Aber als Fan von bestimmten Bands kauft man die neuen Alben doch ohnehin immer blind. Das ist bei dir sicher nicht anders.

Ich kaufe keine neuen Alben von den "großen Alten", ich supporte die nicht mehr. Damit habe ich aufgehört, ich gebe mein Geld lieber für spannende junge Acts aus. Die Ära der Alten ist vorbei, sie waren lange genug an der Spitze und – wie du selber schön gesagt hast – leben nur mehr so erfolgreich, weil ihnen die Leute aus Nostalgiegründen blind folgen. Ob die Performance heute schlecht ist oder nicht, ist ihnen egal, sie supporten sie trotzdem. Ich gehe lieber zu kleinen Konzerten, weil ich ein Teil sein will, der die Brücke zwischen den kleinen und großen Bands schlägt, sie näher zusammenbringt. GRAVEYARD, HORISONT, ENFORCHER, BLACK TRIP, DEAD LORD – die hätten es alle verdient.

Ganz zufällig zählst du da jetzt nur schwedische Bands auf.

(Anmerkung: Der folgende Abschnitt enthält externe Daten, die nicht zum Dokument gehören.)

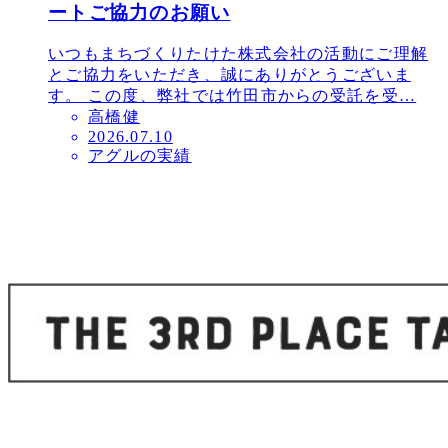
ートご協力のお願い
いつもまちづくりたけた株式会社の活動にご理解
とご協力をいただき、誠にありがとうございま
す。 この度、弊社では竹田市からの受託を受…
高橋健
投
2026.07.10
アグルの実績
稿
日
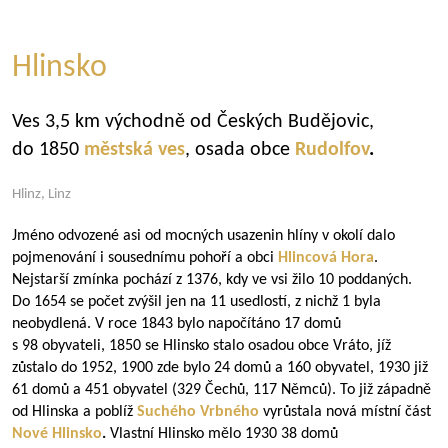
Hlinsko
Ves 3,5 km východně od Českých Budějovic,
do 1850
městská ves
, osada obce
Rudolfov
.
Hlinz, Linz
Jméno odvozené asi od mocných usazenin hlíny v okolí dalo
pojmenování i sousednímu pohoří a obci
Hlincová Hora
.
Nejstarší zmínka pochází z 1376, kdy ve vsi žilo 10 poddaných.
Do 1654 se počet zvýšil jen na 11 usedlostí, z nichž 1 byla
neobydlená. V roce 1843 bylo napočítáno 17 domů
s 98 obyvateli, 1850 se Hlinsko stalo osadou obce Vráto, jíž
zůstalo do 1952, 1900 zde bylo 24 domů a 160 obyvatel, 1930 již
61 domů a 451 obyvatel (329 Čechů, 117 Němců). To již západně
od Hlinska a poblíž
Suchého Vrbného
vyrůstala nová místní část
Nové Hlinsko
.
Vlastní Hlinsko mělo 1930 38 domů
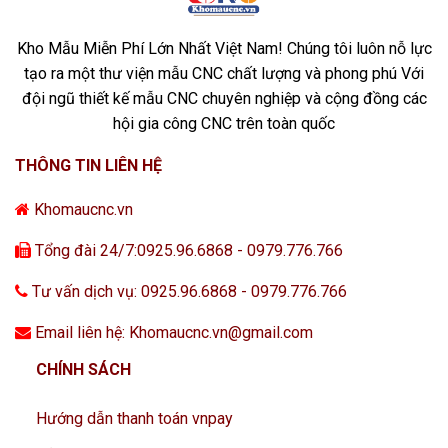
Kho Mẫu Miễn Phí Lớn Nhất Việt Nam! Chúng tôi luôn nỗ lực
tạo ra một thư viện mẫu CNC chất lượng và phong phú Với
đội ngũ thiết kế mẫu CNC chuyên nghiệp và cộng đồng các
hội gia công CNC trên toàn quốc
THÔNG TIN LIÊN HỆ
Khomaucnc.vn
Tổng đài 24/7:0925.96.6868 - 0979.776.766
Tư vấn dịch vụ: 0925.96.6868 - 0979.776.766
Email liên hệ: Khomaucnc.vn@gmail.com
CHÍNH SÁCH
Hướng dẫn thanh toán vnpay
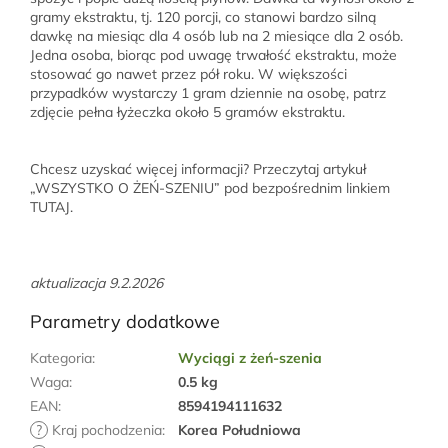
gramy ekstraktu, tj. 120 porcji, co stanowi bardzo silną
dawkę na miesiąc dla 4 osób lub na 2 miesiące dla 2 osób.
Jedna osoba, biorąc pod uwagę trwałość ekstraktu, może
stosować go nawet przez pół roku. W większości
przypadków wystarczy 1 gram dziennie na osobę, patrz
zdjęcie pełna łyżeczka około 5 gramów ekstraktu.
Chcesz uzyskać więcej informacji? Przeczytaj artykuł
„WSZYSTKO O ŻEŃ-SZENIU” pod bezpośrednim linkiem
TUTAJ.
aktualizacja 9.2.2026
Parametry dodatkowe
Kategoria
:
Wyciągi z żeń-szenia
Waga
:
0.5 kg
EAN
:
8594194111632
?
Kraj pochodzenia
:
Korea Południowa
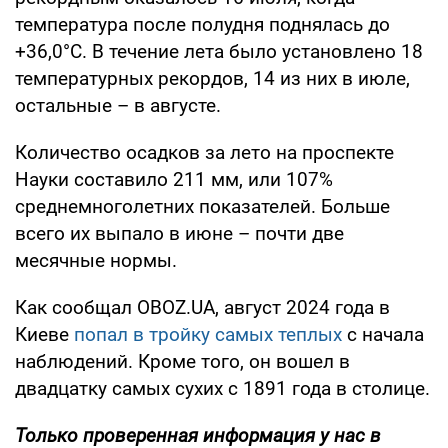
температура после полудня поднялась до
+36,0°С. В течение лета было установлено 18
температурных рекордов, 14 из них в июле,
остальные – в августе.
Количество осадков за лето на проспекте
Науки составило 211 мм, или 107%
среднемноголетних показателей. Больше
всего их выпало в июне – почти две
месячные нормы.
Как сообщал OBOZ.UA, август 2024 года в
Киеве
попал в тройку самых теплых
с начала
наблюдений. Кроме того, он вошел в
двадцатку самых сухих с 1891 года в столице.
Только проверенная информация у нас в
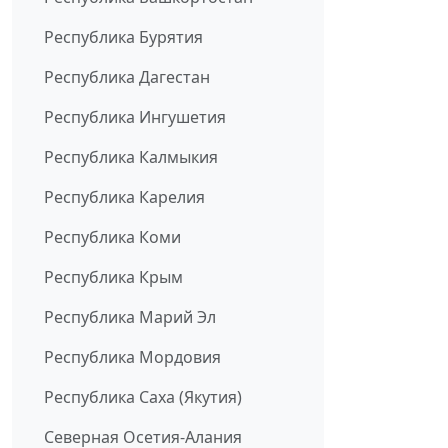
Республика Бурятия
Республика Дагестан
Республика Ингушетия
Республика Калмыкия
Республика Карелия
Республика Коми
Республика Крым
Республика Марий Эл
Республика Мордовия
Республика Саха (Якутия)
Северная Осетия-Алания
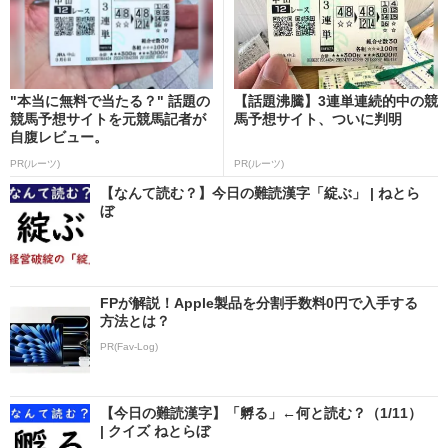
"本当に無料で当たる？" 話題の
【話題沸騰】3連単連続的中の競
競馬予想サイトを元競馬記者が
馬予想サイト、ついに判明
自腹レビュー。
PR(ルーツ)
PR(ルーツ)
【なんて読む？】今日の難読漢字「綻ぶ」 | ねとら
ぼ
FPが解説！Apple製品を分割手数料0円で入手する
方法とは？
PR(Fav-Log)
【今日の難読漢字】「孵る」←何と読む？（1/11）
| クイズ ねとらぼ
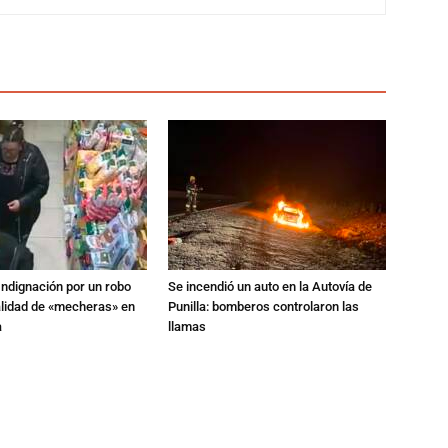
Indignación por un robo
Se incendió un auto en la Autovía de
alidad de «mecheras» en
Punilla: bomberos controlaron las
a
llamas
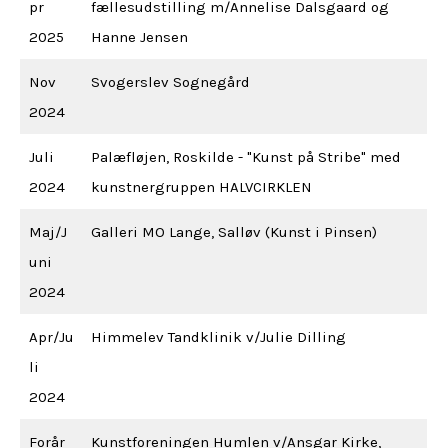
pr
fællesudstilling m/Annelise Dalsgaard og
2025
Hanne Jensen
Nov
Svogerslev Sognegård
2024
Juli
Palæfløjen, Roskilde - "Kunst på Stribe" med
2024
kunstnergruppen HALVCIRKLEN
Maj/J
Galleri MO Lange, Salløv (Kunst i Pinsen)
uni
2024
Apr/Ju
Himmelev Tandklinik v/Julie Dilling
li
2024
Forår
Kunstforeningen Humlen v/Ansgar Kirke,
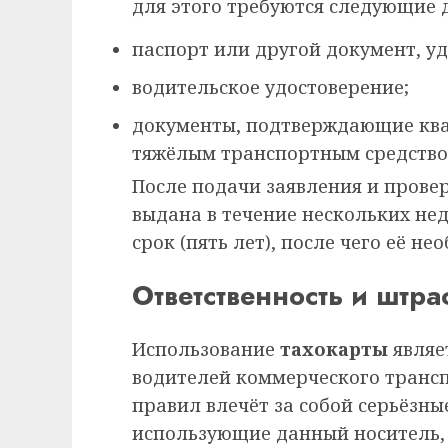
для этого требуются следующие 
паспорт или другой документ, у
водительское удостоверение;
документы, подтверждающие ква
тяжёлым транспортным средство
После подачи заявления и провер
выдана в течение нескольких не
срок (пять лет), после чего её н
Ответственность и штр
Использование
тахокарты
являе
водителей коммерческого трансп
правил влечёт за собой серьёзны
использующие данный носитель, 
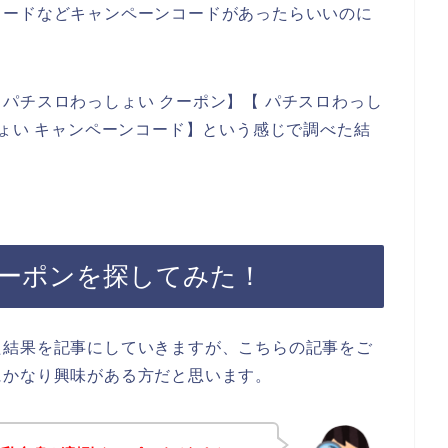
コードなどキャンペーンコードがあったらいいのに
パチスロわっしょい クーポン】【 パチスロわっし
しょい キャンペーンコード】という感じで調べた結
ーポンを探してみた！
た結果を記事にしていきますが、こちらの記事をご
にかなり興味がある方だと思います。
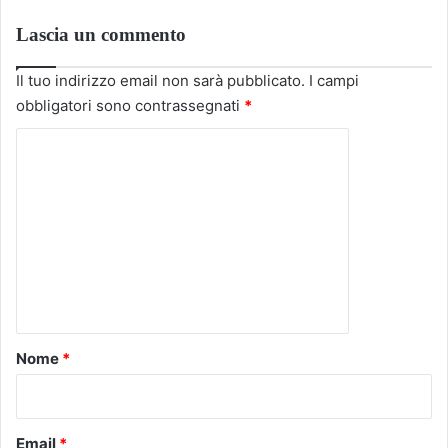
Lascia un commento
Il tuo indirizzo email non sarà pubblicato.
I campi
obbligatori sono contrassegnati
*
C
o
m
m
e
n
t
o
Nome
*
*
Email
*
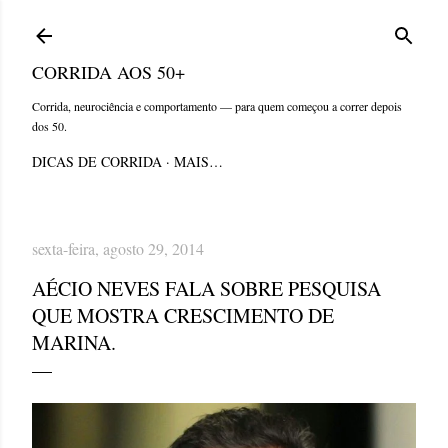
Pular para o conteúdo principal
CORRIDA AOS 50+
Corrida, neurociência e comportamento — para quem começou a correr depois
dos 50.
DICAS DE CORRIDA
MAIS…
sexta-feira, agosto 29, 2014
AÉCIO NEVES FALA SOBRE PESQUISA
QUE MOSTRA CRESCIMENTO DE
MARINA.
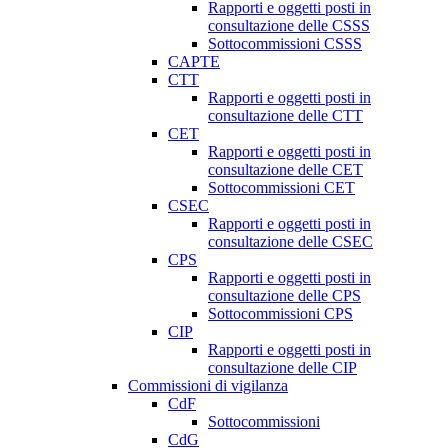
Rapporti e oggetti posti in
consultazione delle CSSS
Sottocommissioni CSSS
CAPTE
CTT
Rapporti e oggetti posti in
consultazione delle CTT
CET
Rapporti e oggetti posti in
consultazione delle CET
Sottocommissioni CET
CSEC
Rapporti e oggetti posti in
consultazione delle CSEC
CPS
Rapporti e oggetti posti in
consultazione delle CPS
Sottocommissioni CPS
CIP
Rapporti e oggetti posti in
consultazione delle CIP
Commissioni di vigilanza
CdF
Sottocommissioni
CdG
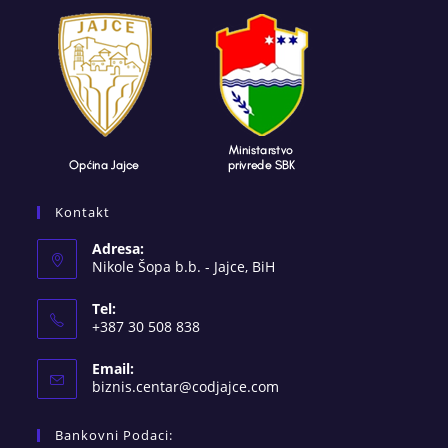
Kontakt
Adresa:
Nikole Šopa b.b. - Jajce, BiH
Tel:
+387 30 508 838
Email:
Opens
biznis.centar@codjajce.com
in
your
Bankovni Podaci:
application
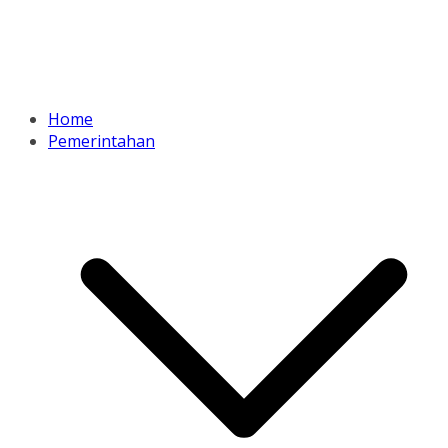
Home
Pemerintahan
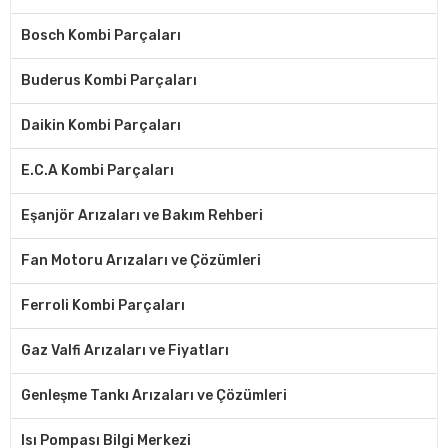
Bosch Kombi Parçaları
Buderus Kombi Parçaları
Daikin Kombi Parçaları
E.C.A Kombi Parçaları
Eşanjör Arızaları ve Bakım Rehberi
Fan Motoru Arızaları ve Çözümleri
Ferroli Kombi Parçaları
Gaz Valfi Arızaları ve Fiyatları
Genleşme Tankı Arızaları ve Çözümleri
Isı Pompası Bilgi Merkezi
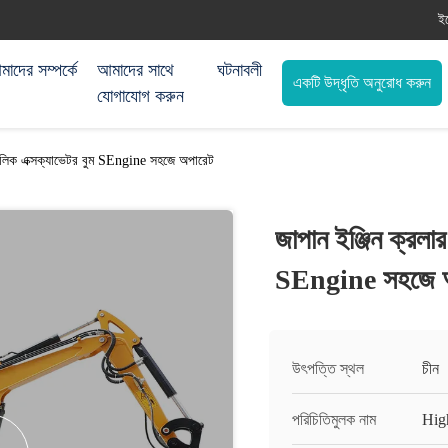
ই
াদের সম্পর্কে
আমাদের সাথে
ঘটনাবলী
একটি উদ্ধৃতি অনুরোধ করুন
যোগাযোগ করুন
্রোলিক এক্সক্যাভেটর বুম SEngine সহজে অপারেট
জাপান ইঞ্জিন ক্রলা
SEngine সহজে অ
উৎপত্তি স্থল
চীন
পরিচিতিমুলক নাম
Hig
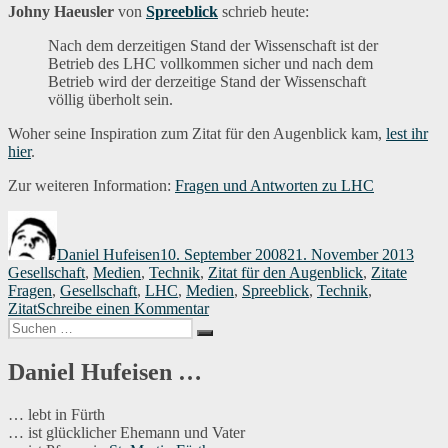
Johny Haeusler
von
Spreeblick
schrieb heute:
Nach dem derzeitigen Stand der Wissenschaft ist der
Betrieb des LHC vollkommen sicher und nach dem
Betrieb wird der derzeitige Stand der Wissenschaft
völlig überholt sein.
Woher seine Inspiration zum Zitat für den Augenblick kam,
lest ihr
hier
.
Zur weiteren Information:
Fragen und Antworten zu LHC
Autor
Veröffentlicht
Kateg
am
Daniel Hufeisen
10. September 2008
21. November 2013
Schlag
Gesellschaft
,
Medien
,
Technik
,
Zitat für den Augenblick
,
Zitate
Fragen
,
Gesellschaft
,
LHC
,
Medien
,
Spreeblick
,
Technik
,
zu
Zitat
Schreibe einen Kommentar
Suchen
Zitat
Suchen
nach:
für
den
Daniel Hufeisen …
Augenblick
037
… lebt in Fürth
… ist glücklicher Ehemann und Vater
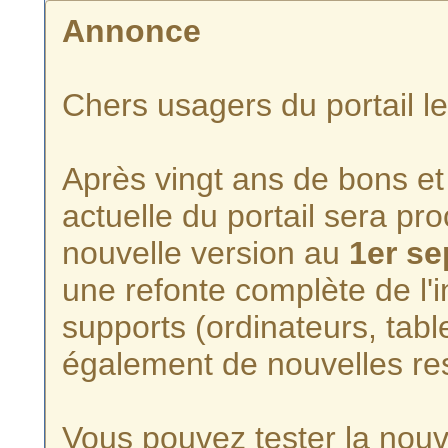
Annonce
Chers usagers du portail l
Après vingt ans de bons et 
actuelle du portail sera p
nouvelle version au
1er s
une refonte complète de l'i
supports (ordinateurs, tabl
également de nouvelles re
Vous pouvez tester la nouve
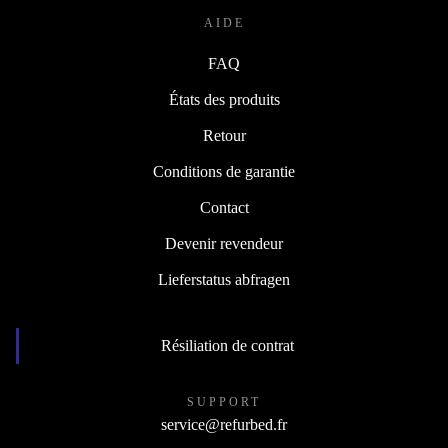
AIDE
FAQ
États des produits
Retour
Conditions de garantie
Contact
Devenir revendeur
Lieferstatus abfragen
Résiliation de contrat
SUPPORT
service@refurbed.fr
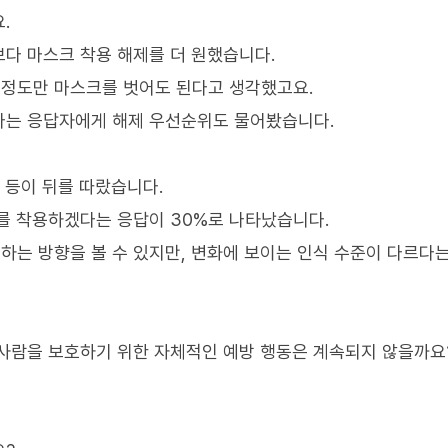
.
다 마스크 착용 해제를 더 원했습니다.
 정도만 마스크를 벗어도 된다고 생각했고요.
다는 응답자에게 해제 우선순위도 물어봤습니다.
 등이 뒤를 따랐습니다.
를 착용하겠다는 응답이 30%로 나타났습니다.
는 방향을 볼 수 있지만, 변화에 보이는 인식 수준이 다르다
사람을 보호하기 위한 자체적인 예방 행동은 계속되지 않을까요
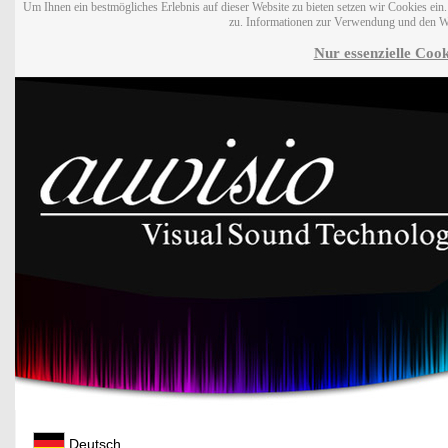
Um Ihnen ein bestmögliches Erlebnis auf dieser Website zu bieten setzen wir Cookies ei
zu. Informationen zur Verwendung und den W
Nur essenzielle Cook
Deutsch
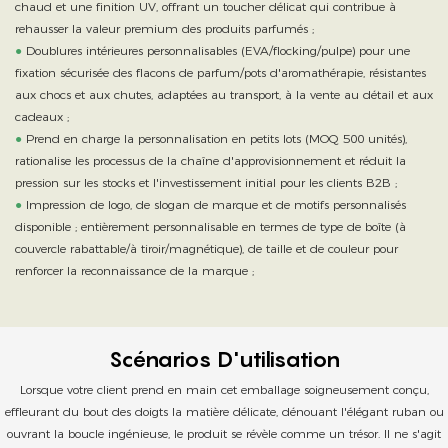
chaud et une finition UV, offrant un toucher délicat qui contribue à
rehausser la valeur premium des produits parfumés ;
●
Doublures intérieures personnalisables (EVA/flocking/pulpe) pour une
fixation sécurisée des flacons de parfum/pots d'aromathérapie, résistantes
aux chocs et aux chutes, adaptées au transport, à la vente au détail et aux
cadeaux ;
●
Prend en charge la personnalisation en petits lots (MOQ 500 unités),
rationalise les processus de la chaîne d'approvisionnement et réduit la
pression sur les stocks et l'investissement initial pour les clients B2B ;
●
Impression de logo, de slogan de marque et de motifs personnalisés
disponible ; entièrement personnalisable en termes de type de boîte (à
couvercle rabattable/à tiroir/magnétique), de taille et de couleur pour
renforcer la reconnaissance de la marque ;
Scénarios D'utilisation
Lorsque votre client prend en main cet emballage soigneusement conçu,
effleurant du bout des doigts la matière délicate, dénouant l'élégant ruban ou
ouvrant la boucle ingénieuse, le produit se révèle comme un trésor. Il ne s'agit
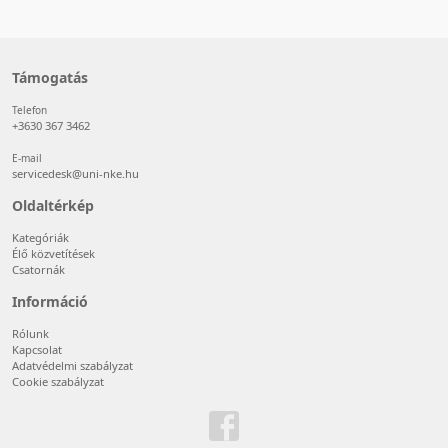
Támogatás
Telefon
+3630 367 3462
E-mail
servicedesk@uni-nke.hu
Oldaltérkép
Kategóriák
Élő közvetítések
Csatornák
Információ
Rólunk
Kapcsolat
Adatvédelmi szabályzat
Cookie szabályzat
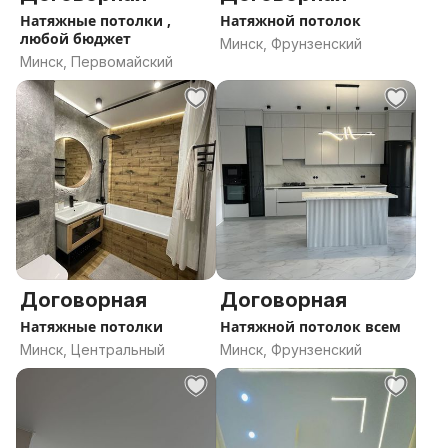
Натяжные потолки ,
Натяжной потолок
любой бюджет
Минск, Фрунзенский
Минск, Первомайский
Договорная
Договорная
Натяжные потолки
Натяжной потолок всем
Минск, Центральный
Минск, Фрунзенский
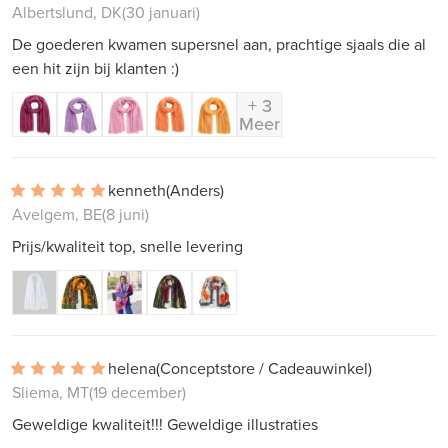
Albertslund, DK
(30 januari)
De goederen kwamen supersnel aan, prachtige sjaals die al
een hit zijn bij klanten :)
+ 3
Meer
kenneth
(Anders)
Avelgem, BE
(8 juni)
Prijs/kwaliteit top, snelle levering
helena
(Conceptstore / Cadeauwinkel)
Sliema, MT
(19 december)
Geweldige kwaliteit!!! Geweldige illustraties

(lacht) Das ist ja automatisch so bei der Masse an Bands, die dauernd um mich herumschwirren. Bis es WATAIN gab hätte ich mir etwa niemals denken können, dass selbst Black Metal einmal kommerziell werden würde. Diese Jungs können wirklich alle Level erreichen, die Möglichkeit wäre da.

DISSECTION hätten das meiner Meinung auch schaffen können, aber Jon Nödtveidt hat sich tragischerweise zu früh aus dem Leben gepustet.

Da ist was Wahres dran. Beeindruckend finde ich auch, dass BEHEMOTH mittlerweile wirklich große Festivals headlinen. Die Szene muss sich einfach ändern, die Leute müssen einfach ihre Bands unterstützen. Natürlich wird das Loch automatisch gefüllt werden, aber wenn die Leute wirklich gute Bands als Headliner wollen, dann stehen sie auch in der Verantwortung, sie zu unterstützen. Von vorneweg. Man muss auch aktiv was dafür tun und nicht darauf warten, dass sich alles ergibt, das hilft nie im Leben. Wenn Bands in eurer Stadt sind, geht gefälligst hin. Die fahren durch ganz Europa oder kommen von noch weiter her, um vor wenigen Leuten zu spielen. Das ist nicht einfach und oft auch sehr teuer – umso wichtiger wäre es, möglichst viele Leute bei den Konzerten zu sehen.